TASK GOAL ->
Gather up every line from the entries below that uses the word "Pembelajaran".

====

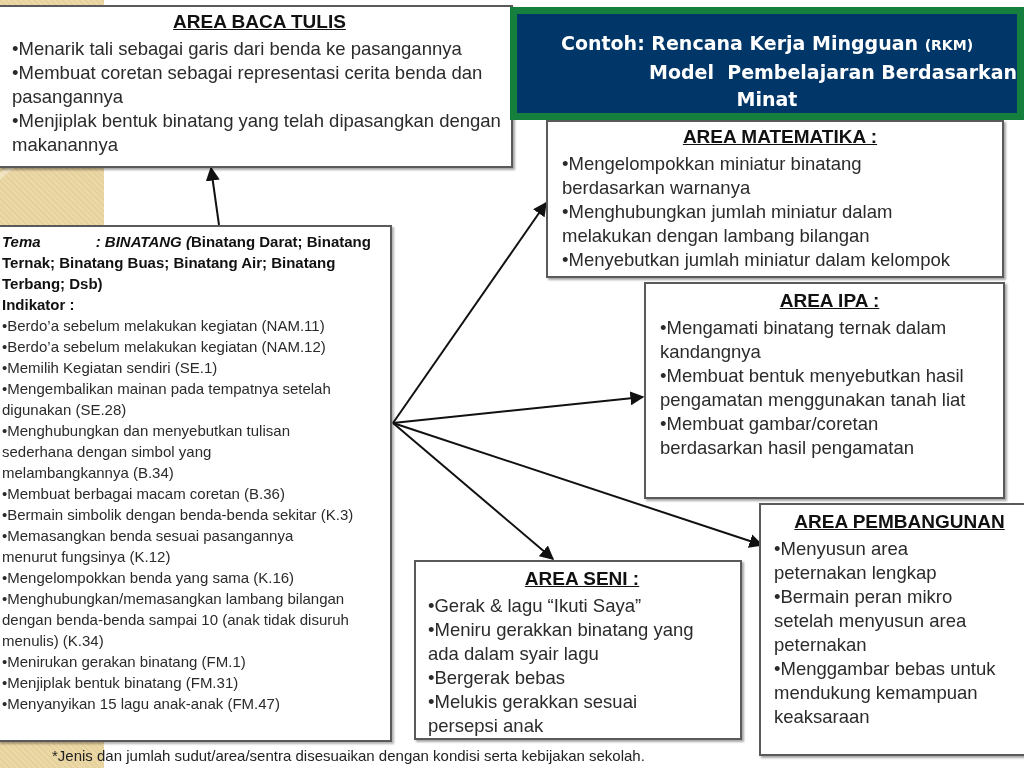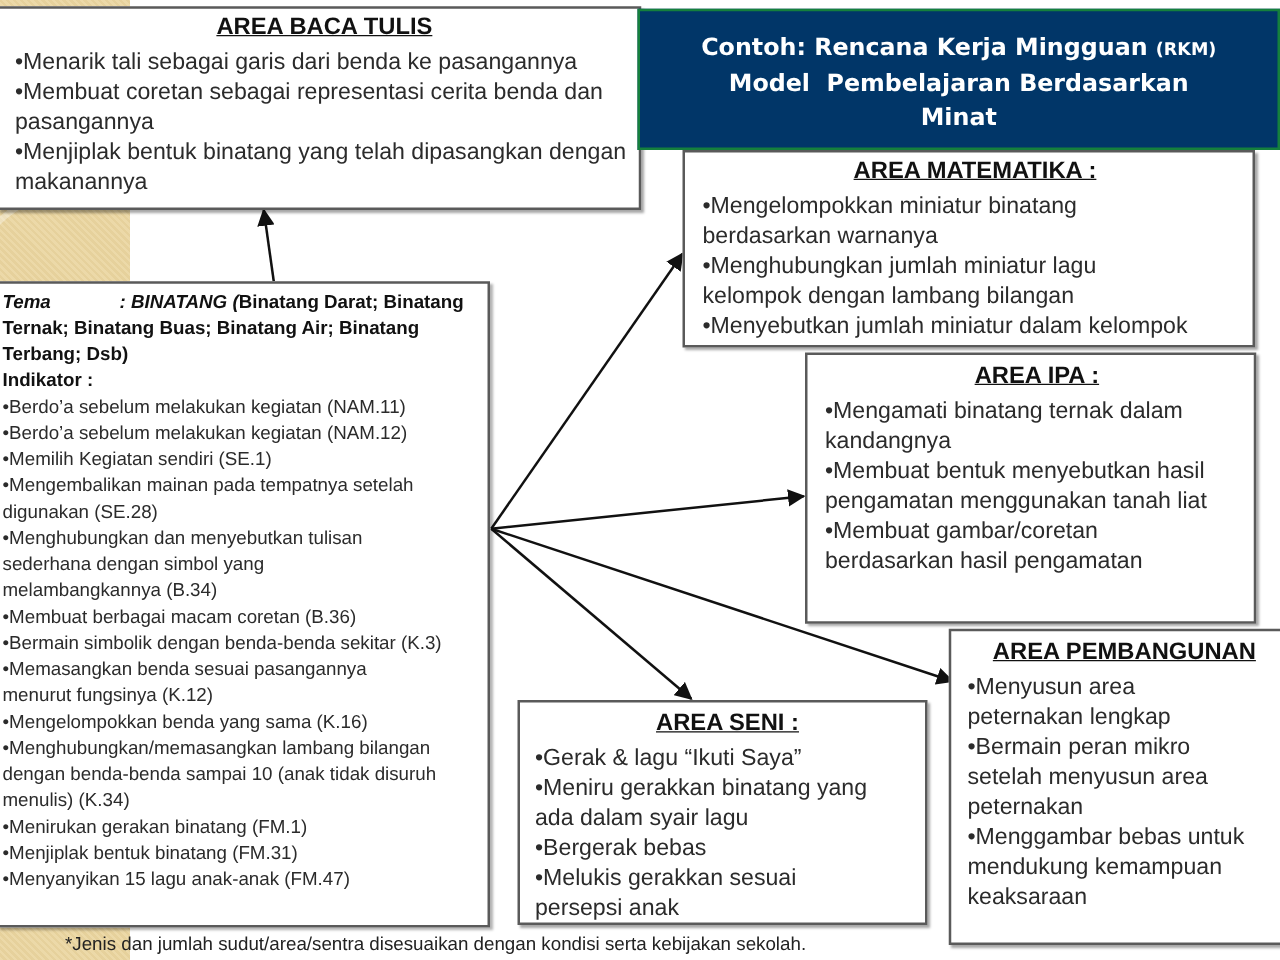--- a/index.html
+++ b/index.html
@@ -7,21 +7,21 @@
        font-family:"Liberation Sans",sans-serif;color:#2b2b2b;}
   .parchment{position:absolute;left:0;top:0;width:104px;height:768px;
        background:repeating-linear-gradient(45deg,#ecd9a8 0 2px,#e6d19c 2px 4px);}
   .parchment .ring{position:absolute;border:5px solid rgba(255,255,255,0.35);border-radius:50%;}
   .box{position:absolute;background:#fff;border:2px solid #5a5a5a;box-shadow:2px 2px 2px rgba(0,0,0,0.35);box-sizing:border-box;}
   .box h3{margin:0;text-align:center;font-size:19px;font-weight:bold;text-decoration:underline;color:#111;line-height:22px;}
   .box ul{list-style:none;margin:4px;padding:0;}
   .box li{font-size:18.5px;line-height:24px;}
   .box li::before{content:"•";}
   .title-box{position:absolute;left:510px;top:7px;width:514px;height:113px;background:#013668;
-       border:2px solid #15803d;box-sizing:border-box;color:#fff;text-align:center;
+       border:7px solid #15803d;box-sizing:border-box;color:#fff;text-align:center;
        font-family:"DejaVu Sans",sans-serif;font-weight:bold;font-size:19px;line-height:27px;padding-top:16px;}
   .title-box .small{font-size:14px;}
   .tema{position:absolute;left:-2px;top:225px;width:394px;height:517px;background:#fff;border:2px solid #5a5a5a;box-sizing:border-box;padding:4px 0 0 2px;box-shadow:2px 2px 2px rgba(0,0,0,0.3);}
   .tema .head{font-size:15px;font-weight:bold;line-height:21px;color:#111;}
   .tema .head i{font-style:italic;}
   .tema ul{list-style:none;margin:0;padding:0;}
   .tema li{font-size:15px;line-height:21px;}
   .tema li::before{content:"•";}
   .footnote{position:absolute;left:52px;top:747px;font-size:15px;color:#222;white-space:nowrap;}
   svg.arrows{position:absolute;left:0;top:0;width:1024px;height:768px;pointer-events:none;}
@@ -51,29 +51,29 @@
   <h3>AREA BACA TULIS</h3>
   <ul>
     <li>Menarik tali sebagai garis dari benda ke pasangannya</li>
     <li>Membuat coretan sebagai representasi cerita benda dan pasangannya</li>
     <li>Menjiplak bentuk binatang yang telah dipasangkan dengan makanannya</li>
   </ul>
 </div>
 
 <div class="title-box">
   <div><span>Contoh: Rencana Kerja Mingguan</span> <span class="small">(RKM)</span></div>
-  <div style="white-space:pre;">Model  Pembelajaran Berdasarkan</div>
+  <div style="white-space:pre;text-align:right;">Model  Pembelajaran Berdasarkan</div>
   <div>Minat</div>
 </div>
 
 <div class="box" style="left:546px;top:120px;width:458px;height:158px;padding:4px 0 0 10px;">
   <h3>AREA MATEMATIKA :</h3>
   <ul>
     <li style="width:340px;">Mengelompokkan miniatur binatang berdasarkan warnanya</li>
-    <li style="width:370px;">Menghubungkan jumlah miniatur lagu kelompok dengan lambang bilangan</li>
+    <li style="width:370px;">Menghubungkan jumlah miniatur dalam melakukan dengan lambang bilangan</li>
     <li>Menyebutkan jumlah miniatur dalam kelompok</li>
   </ul>
 </div>
 
 <div class="box" style="left:644px;top:282px;width:361px;height:217px;padding:6px 0 6px 10px;">
   <h3>AREA IPA :</h3>
   <ul>
     <li style="width:320px;">Mengamati binatang ternak dalam kandangnya</li>
     <li>Membuat bentuk menyebutkan hasil pengamatan menggunakan tanah liat</li>
     <li style="width:270px;">Membuat gambar/coretan berdasarkan hasil pengamatan</li>

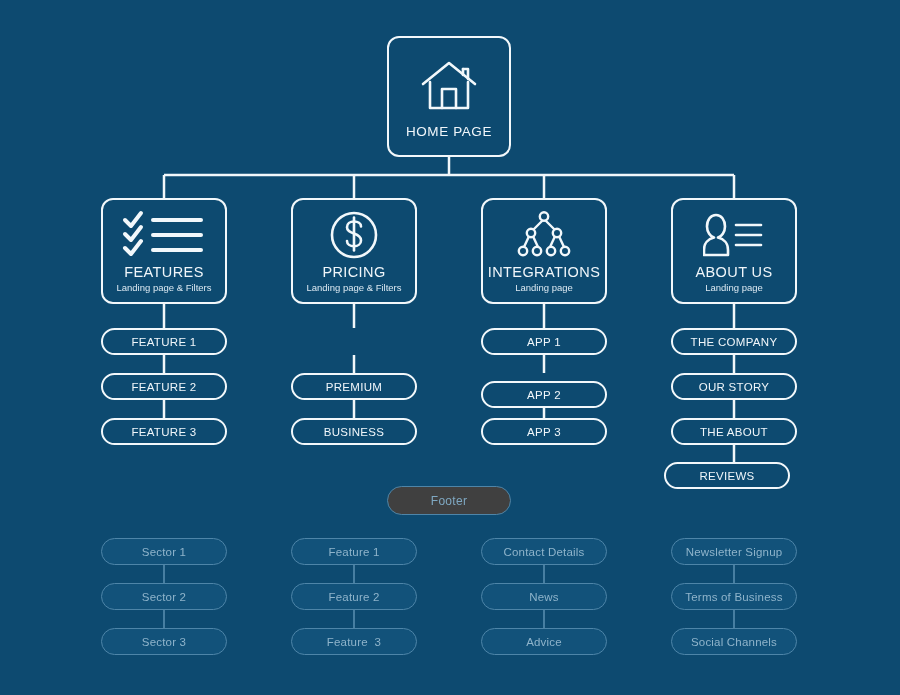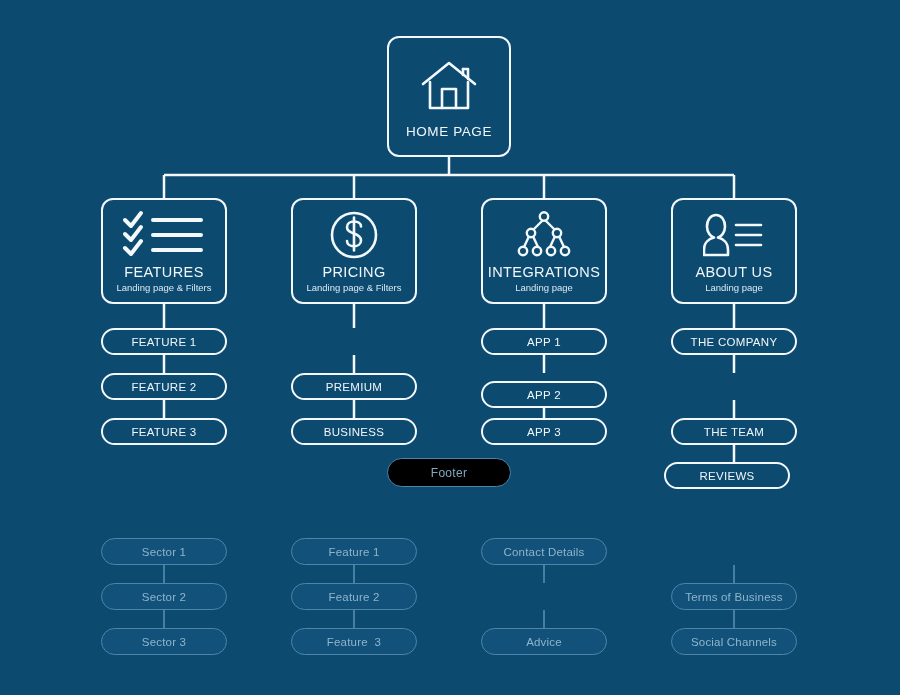--- a/index.html
+++ b/index.html
@@ -102,26 +102,26 @@
     background: #0d4a70;
     font-size: 11.5px;
     letter-spacing: 0.3px;
     color: #f0f6fa;
     justify-content: center;
   }
 
   
   .footer-pill {
     left: 387px;
-    top: 458px;
+    top: 486px;
     width: 124px;
     height: 29px;
     border: 1.8px solid #4e85a8;
     border-radius: 15px;
-    background: #000000;
+    background: #404040;
     font-size: 12px;
     color: #7fa8c2;
     letter-spacing: 0.3px;
   }
 
   
   .fpill {
     width: 126px;
     height: 27px;
     border: 1.8px solid #4e85a8;
@@ -284,22 +284,25 @@
   <div class="node pill" style="left:481px; top:381px">
     <span>APP 2</span>
   </div>
   <div class="node pill" style="left:481px; top:418px">
     <span>APP 3</span>
   </div>
 
   <div class="node pill" style="left:671px; top:328px">
     <span>THE COMPANY</span>
   </div>
+  <div class="node pill" style="left:671px; top:373px">
+    <span>OUR STORY</span>
+  </div>
   <div class="node pill" style="left:671px; top:418px">
-    <span>THE TEAM</span>
+    <span>THE ABOUT</span>
   </div>
   <div class="node pill" style="left:664px; top:462px">
     <span>REVIEWS</span>
   </div>
 
   <div class="node footer-pill">
     <span>Footer</span>
   </div>
 
   <div class="node fpill" style="left:101px; top:538px">
@@ -318,24 +321,30 @@
   <div class="node fpill" style="left:291px; top:583px">
     <span>Feature 2</span>
   </div>
   <div class="node fpill" style="left:291px; top:628px">
     <span>Feature  3</span>
   </div>
 
   <div class="node fpill" style="left:481px; top:538px">
     <span>Contact Details</span>
   </div>
+  <div class="node fpill" style="left:481px; top:583px">
+    <span>News</span>
+  </div>
   <div class="node fpill" style="left:481px; top:628px">
     <span>Advice</span>
   </div>
 
+  <div class="node fpill" style="left:671px; top:538px">
+    <span>Newsletter Signup</span>
+  </div>
   <div class="node fpill" style="left:671px; top:583px">
     <span>Terms of Business</span>
   </div>
   <div class="node fpill" style="left:671px; top:628px">
     <span>Social Channels</span>
   </div>
 
 </div>
 
 </body></html>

====

WRITTEN ANSWER ->
-  <div style="white-space:pre;">Model  Pembelajaran Berdasarkan</div>
+  <div style="white-space:pre;text-align:right;">Model  Pembelajaran Berdasarkan</div>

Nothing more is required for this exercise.